• The data:
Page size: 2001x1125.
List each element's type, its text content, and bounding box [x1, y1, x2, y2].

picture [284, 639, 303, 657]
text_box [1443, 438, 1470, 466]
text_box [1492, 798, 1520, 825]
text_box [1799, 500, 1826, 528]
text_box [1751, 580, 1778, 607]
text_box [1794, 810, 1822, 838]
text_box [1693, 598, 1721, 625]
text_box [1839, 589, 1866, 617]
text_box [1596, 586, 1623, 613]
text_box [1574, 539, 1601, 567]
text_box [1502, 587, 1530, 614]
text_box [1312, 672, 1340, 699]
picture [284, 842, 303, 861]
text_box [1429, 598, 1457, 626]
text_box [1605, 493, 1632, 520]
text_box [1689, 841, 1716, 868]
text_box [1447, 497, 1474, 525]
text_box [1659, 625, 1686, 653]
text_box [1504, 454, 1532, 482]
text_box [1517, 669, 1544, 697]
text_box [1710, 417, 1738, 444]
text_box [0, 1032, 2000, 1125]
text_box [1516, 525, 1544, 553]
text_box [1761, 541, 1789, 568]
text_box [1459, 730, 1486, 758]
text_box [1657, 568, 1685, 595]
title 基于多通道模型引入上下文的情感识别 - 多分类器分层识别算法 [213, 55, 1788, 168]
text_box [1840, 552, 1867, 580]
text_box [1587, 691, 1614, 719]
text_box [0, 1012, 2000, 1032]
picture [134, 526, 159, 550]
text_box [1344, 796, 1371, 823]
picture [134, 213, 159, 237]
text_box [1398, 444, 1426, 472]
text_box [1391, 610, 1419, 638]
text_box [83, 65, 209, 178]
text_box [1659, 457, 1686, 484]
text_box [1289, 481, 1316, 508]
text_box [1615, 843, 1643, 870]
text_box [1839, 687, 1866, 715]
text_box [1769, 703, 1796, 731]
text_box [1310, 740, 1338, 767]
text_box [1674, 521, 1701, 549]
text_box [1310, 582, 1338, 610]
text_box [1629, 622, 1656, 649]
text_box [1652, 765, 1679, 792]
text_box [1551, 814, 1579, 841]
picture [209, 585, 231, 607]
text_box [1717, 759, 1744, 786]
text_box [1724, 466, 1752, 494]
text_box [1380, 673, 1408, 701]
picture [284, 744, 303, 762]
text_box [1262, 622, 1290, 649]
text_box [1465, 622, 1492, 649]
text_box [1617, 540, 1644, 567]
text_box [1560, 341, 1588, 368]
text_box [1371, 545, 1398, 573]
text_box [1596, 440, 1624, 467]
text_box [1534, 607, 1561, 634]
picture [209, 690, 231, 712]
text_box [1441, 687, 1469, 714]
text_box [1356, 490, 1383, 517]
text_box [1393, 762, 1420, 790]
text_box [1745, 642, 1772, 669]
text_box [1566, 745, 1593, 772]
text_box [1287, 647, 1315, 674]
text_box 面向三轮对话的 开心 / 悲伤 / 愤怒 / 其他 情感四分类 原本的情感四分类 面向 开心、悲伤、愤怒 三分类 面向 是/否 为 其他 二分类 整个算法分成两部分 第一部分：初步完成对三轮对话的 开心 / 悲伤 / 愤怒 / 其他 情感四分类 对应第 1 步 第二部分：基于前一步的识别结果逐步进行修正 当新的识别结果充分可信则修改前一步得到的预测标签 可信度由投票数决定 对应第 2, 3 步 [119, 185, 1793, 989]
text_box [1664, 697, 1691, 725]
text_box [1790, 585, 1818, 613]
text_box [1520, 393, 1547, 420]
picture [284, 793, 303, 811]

• What the task asks: Each line of the data above must be restated word for word.

• Solution for this problem:
Page size: 2001x1125.
List each element's type, its text content, and bounding box [x1, y1, x2, y2].

picture [284, 639, 303, 657]
text_box [1443, 438, 1470, 466]
text_box [1492, 798, 1520, 825]
text_box [1799, 500, 1826, 528]
text_box [1751, 580, 1778, 607]
text_box [1794, 810, 1822, 838]
text_box [1693, 598, 1721, 625]
text_box [1839, 589, 1866, 617]
text_box [1596, 586, 1623, 613]
text_box [1574, 539, 1601, 567]
text_box [1502, 587, 1530, 614]
text_box [1312, 672, 1340, 699]
picture [284, 842, 303, 861]
text_box [1429, 598, 1457, 626]
text_box [1605, 493, 1632, 520]
text_box [1689, 841, 1716, 868]
text_box [1447, 497, 1474, 525]
text_box [1659, 625, 1686, 653]
text_box [1504, 454, 1532, 482]
text_box [1517, 669, 1544, 697]
text_box [1710, 417, 1738, 444]
text_box [0, 1032, 2000, 1125]
text_box [1516, 525, 1544, 553]
text_box [1761, 541, 1789, 568]
text_box [1459, 730, 1486, 758]
text_box [1657, 568, 1685, 595]
title 基于多通道模型引入上下文的情感识别 - 多分类器分层识别算法 [213, 55, 1788, 168]
text_box [1840, 552, 1867, 580]
text_box [1587, 691, 1614, 719]
text_box [0, 1012, 2000, 1032]
picture [134, 526, 159, 550]
text_box [1344, 796, 1371, 823]
picture [134, 213, 159, 237]
text_box [1398, 444, 1426, 472]
text_box [1391, 610, 1419, 638]
text_box [83, 65, 209, 178]
text_box [1659, 457, 1686, 484]
text_box [1289, 481, 1316, 508]
text_box [1615, 843, 1643, 870]
text_box [1839, 687, 1866, 715]
text_box [1769, 703, 1796, 731]
text_box [1310, 740, 1338, 767]
text_box [1674, 521, 1701, 549]
text_box [1310, 582, 1338, 610]
text_box [1629, 622, 1656, 649]
text_box [1652, 765, 1679, 792]
text_box [1551, 814, 1579, 841]
picture [209, 585, 231, 607]
text_box [1717, 759, 1744, 786]
text_box [1724, 466, 1752, 494]
text_box [1380, 673, 1408, 701]
picture [284, 744, 303, 762]
text_box [1262, 622, 1290, 649]
text_box [1465, 622, 1492, 649]
text_box [1617, 540, 1644, 567]
text_box [1560, 341, 1588, 368]
text_box [1371, 545, 1398, 573]
text_box [1596, 440, 1624, 467]
text_box [1534, 607, 1561, 634]
picture [209, 690, 231, 712]
text_box [1441, 687, 1469, 714]
text_box [1356, 490, 1383, 517]
text_box [1393, 762, 1420, 790]
text_box [1745, 642, 1772, 669]
text_box [1566, 745, 1593, 772]
text_box [1287, 647, 1315, 674]
text_box 面向三轮对话的 开心 / 悲伤 / 愤怒 / 其他 情感四分类 原本的情感四分类 面向 开心、悲伤、愤怒 三分类 面向 是/否 为 其他 二分类 整个算法分成两部分 第一部分：初步完成对三轮对话的 开心 / 悲伤 / 愤怒 / 其他 情感四分类 对应第 1 步 第二部分：基于前一步的识别结果逐步进行修正 当新的识别结果充分可信则修改前一步得到的预测标签 可信度由投票数决定 对应第 2, 3 步 [119, 185, 1793, 989]
text_box [1664, 697, 1691, 725]
text_box [1790, 585, 1818, 613]
text_box [1520, 393, 1547, 420]
picture [284, 793, 303, 811]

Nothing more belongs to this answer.